Mr Roy was correct. The brandy spread its warmth down her throat and into her chest. The blanket Mr Ban had provided also helped. She sat huddled in the blanket, sipping from her glass, and staring into the flames. Bit by bit, the shudders stopped as she began to warm.
The brothers made no effort to engage her in conversation, instead, they spoke to one another, casual conversation about what each had been doing during the day. Mr Roy had been out on one of the tenant farms, helping a horse that was foaling. He owned the horse, apparently, and had high hopes for the foal. “She is as beautiful as her mother, Roy, and if she is as fast, we’ll have twice the chance to breed the stallion we need.”
Mr Ban had been to London for a meeting about some sort of a container that would revolutionise—Mr Ban’s words—food preservation.
“I said I would have to consult with my partner,” Mr Ban concluded.
“Does it taste any good?” Mr Roy asked. “Will there be a market for it?”
“Military,” Mr Ban said. “The army will leap at it. Navy, too. Preserved food on a long march or a longer voyage? It will taste better than dried meat and beans, I should imagine.”
“Good point. We should try some, Ban. But if it is in the least edible, I say we invest.”
Investment. Horse breeding. Farming. Mr Beaumont senior may have lost most of the family’s money, but apparently the brothers were making it back again.

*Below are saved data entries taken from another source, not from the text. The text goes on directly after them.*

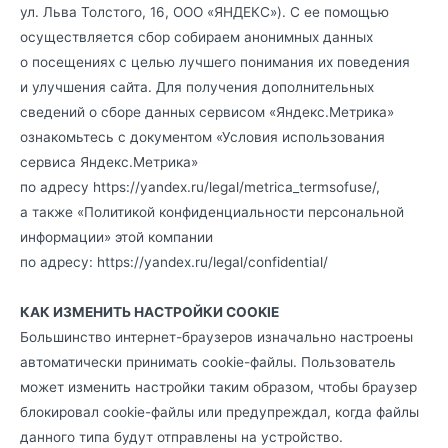
ул. Льва Толстого, 16, ООО «ЯНДЕКС»). С ее помощью
осуществляется сбор собираем анонимных данных
о посещениях с целью лучшего понимания их поведения
и улучшения сайта. Для получения дополнительных
сведений о сборе данных сервисом «Яндекс.Метрика»
ознакомьтесь с документом «Условия использования
сервиса Яндекс.Метрика»
по адресу
https://yandex.ru/legal/metrica_termsofuse/
,
а также «Политикой конфиденциальности персональной
информации» этой компании
по адресу:
https://yandex.ru/legal/confidential/
КАК ИЗМЕНИТЬ НАСТРОЙКИ COOKIE
Большинство интернет-браузеров изначально настроены
автоматически принимать cookie-файлы. Пользователь
может изменить настройки таким образом, чтобы браузер
блокировал cookie-файлы или предупреждал, когда файлы
данного типа будут отправлены на устройство.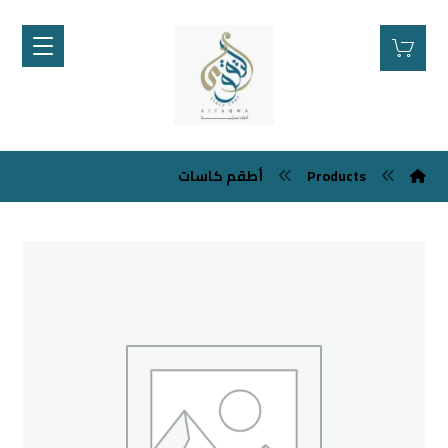
Products
أطقم كاسات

Ursula wished she could have done as well. It had been all she and Nora could manage just to keep body and soul together.
At least Nora had a safe place to live with her employer. The dressmaker valued Nora’s skills, but her protectiveness towards Ursula’s sister also suggested an affection to which the woman would never admit.
Ursula, on the other hand, had come back from her Sunday visit to her sister to find the shack in which she had been living had burned to the ground while she was out, and with it everything Ursula owned that wasn’t on her back.
Thank goodness she had worn her man’s disguise for the trip to and from London, for if she had gone to work these past two days dressed as a woman, she would already have been fired.
Her sigh attracted the attention of the brothers.
“Are you back with us, Miss Kingsmead?” asked Mr Roy.
“Are you hungry, Miss Kingsmead?” Mr Ban said, at the same moment.
She looked from one to the other. “I do not wish to be an imposition,” she said, even as her stomach growled.
Mr Roy grinned, and got to his feet. “I’ll take that as a yes.” He left the room.
“It is no trouble, Miss Kingsmead,” Mr Ban assured her. “Our cook always leaves plenty for us for supper, and my brother and I have eaten. You will not object to eating in here? I could light a fire in the dining room…”
Ursula was not sure that she could force herself to leave the warmth of her cocoon of blankets. “I have no objection,” she said, faintly.
Mr Ban smiled, and put another log on the fire.